2.1.2. EEG recording
Electroencephalography was recorded from each participant in a wakeful rest condition over a period of 5 min using a 64-channel EEG system (EGI, Eugene Oregon) placed according to the 10–20 system, with electrode impedances kept below 50 kΩ. The reference was the vertex (Cz), and the sampling rate was 250 Hz. In an experimental room with consistent light levels, participants were instructed to maintain a constant gaze at a white board in front of them and to refrain from moving. The entire EEG recording session took between 30 and 45 min per participant.
2.1.3. EEG pre-processing
The EEG data was first re-referenced to the average of all channels. Following this, the data was notch filtered at 60 Hz, and bandpass filtered from 0.5 to 80 Hz using a 4th-order Butterworth filter with zero phase shift. Independent component analysis, using the runica algorithm (Delorme and Makeig, 2004), was performed to remove artifactual components by considering the time, topographic, and power distribution of components. Pre-processing was done using EEGLAB (ver. 2021.1) in the Matlab (ver. R2021a) environment.
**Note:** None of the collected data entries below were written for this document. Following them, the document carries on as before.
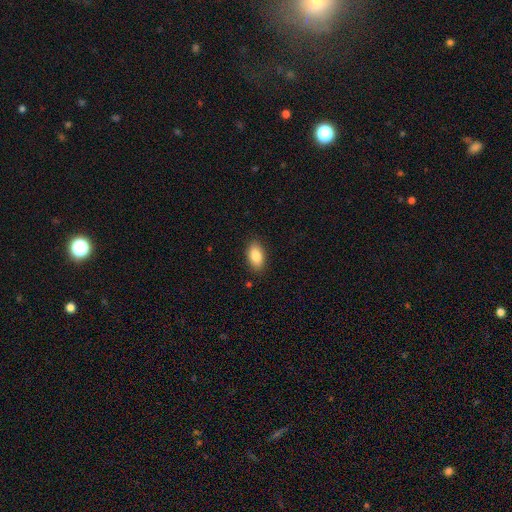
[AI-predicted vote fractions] Morphology: type=smooth (87%); roundness=in between (93%); merging=none (87%).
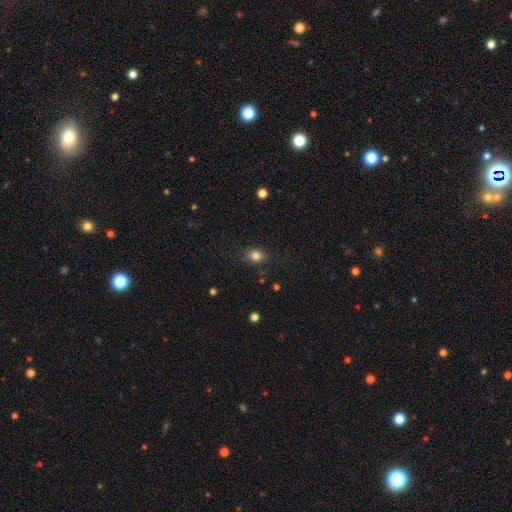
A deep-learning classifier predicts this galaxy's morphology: Smooth or featured: smooth — 82% (star or artifact — 12%)
How rounded: round — 53% (in between — 46%)
Merging: none — 82% (minor disturbance — 13%)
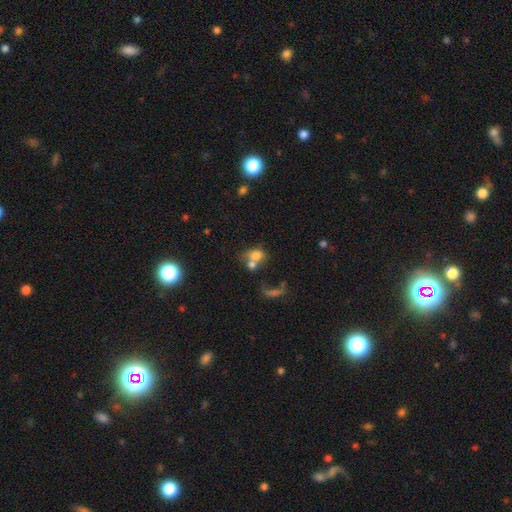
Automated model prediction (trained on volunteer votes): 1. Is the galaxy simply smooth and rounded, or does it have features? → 71% smooth, 16% featured or disk, 12% star or artifact.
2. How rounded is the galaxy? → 52% in between, 46% round, 2% cigar-shaped.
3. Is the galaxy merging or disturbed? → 52% merger, 29% none, 10% minor disturbance, 9% major disturbance.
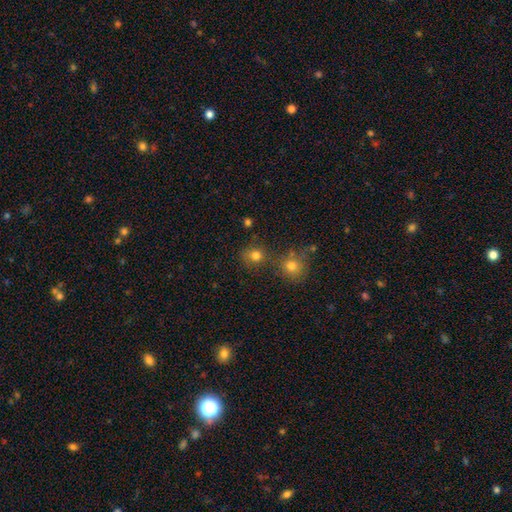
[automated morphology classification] Smooth or featured?
  - smooth: 77% *
  - star or artifact: 16%
  - featured or disk: 7%
How rounded?
  - round: 84% *
  - in between: 15%
  - cigar-shaped: 1%
Merging?
  - none: 65% *
  - merger: 20%
  - minor disturbance: 10%
  - major disturbance: 4%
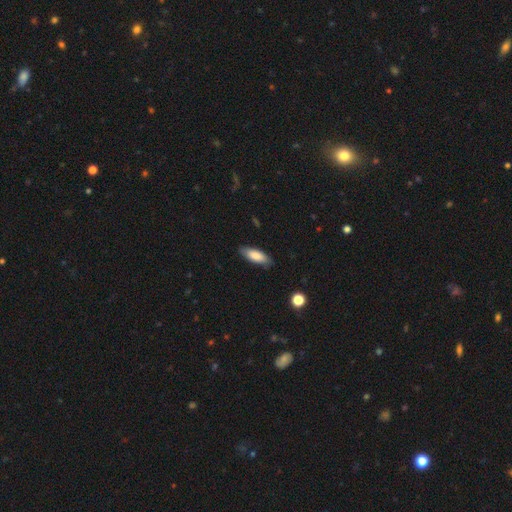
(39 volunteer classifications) smooth 72%, featured or disk 15%, star or artifact 13%. Down the decision tree: how rounded — in between (93%); merging — none (79%).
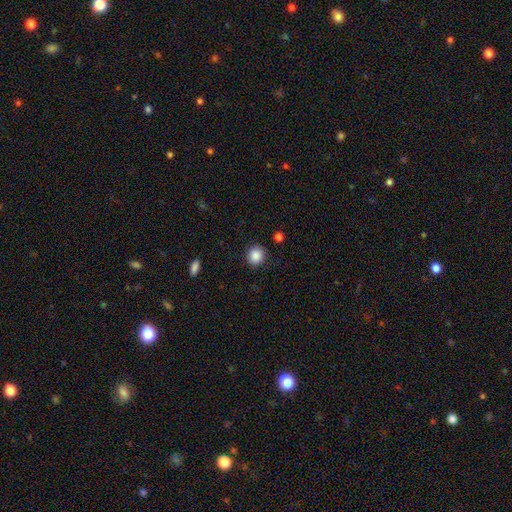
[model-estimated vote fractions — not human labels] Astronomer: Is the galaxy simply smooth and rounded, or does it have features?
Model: smooth — 88%.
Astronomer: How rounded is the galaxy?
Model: round — 85%.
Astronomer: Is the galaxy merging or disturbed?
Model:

Figure 1 shows the steps of the entire process from data collection to final analyses.
Figure 1. Block diagram for EEG data analysis to identify the temporal and spectral characteristics of BRO response.
2.1.4. Blink detection
In order to extract blink latencies, raw vertical electrooculogram data was first filtered from 0.5 to 20 Hz and passed to the EEGLAB function BLINKER (Kleifges et al., 2017). The result from this analysis was evaluated and corrected through manual inspection. A temporal threshold of three seconds was applied to blink latencies to minimize the contamination of epochs by extracting only blinks that lay 3 s apart from their adjacent blinks aligned with previous studies (Liu et al., 2017, 2019b, 2020). After temporal thresholding, participants with fewer than five blink epochs were excluded from the study. A total of 9 participants in the SC group and 10 participants in the HC group passed this exclusion criterion. The pre-processed data was segmented based on the final latencies to create 3-s epochs from −1.5 s before and 1.5 s after the blink latencies (Figure 1).
To control for background brain activity, control epochs were randomly generated, consisting of 3-s consecutive epochs with the same number as BRO epochs for each subject. These control epochs were not time-locked to the latencies of blinks (Figure 2D). They were subsequently used to compare background brain activity with BRO features and to validate the association of these features with post-blink processing (Supplementary material).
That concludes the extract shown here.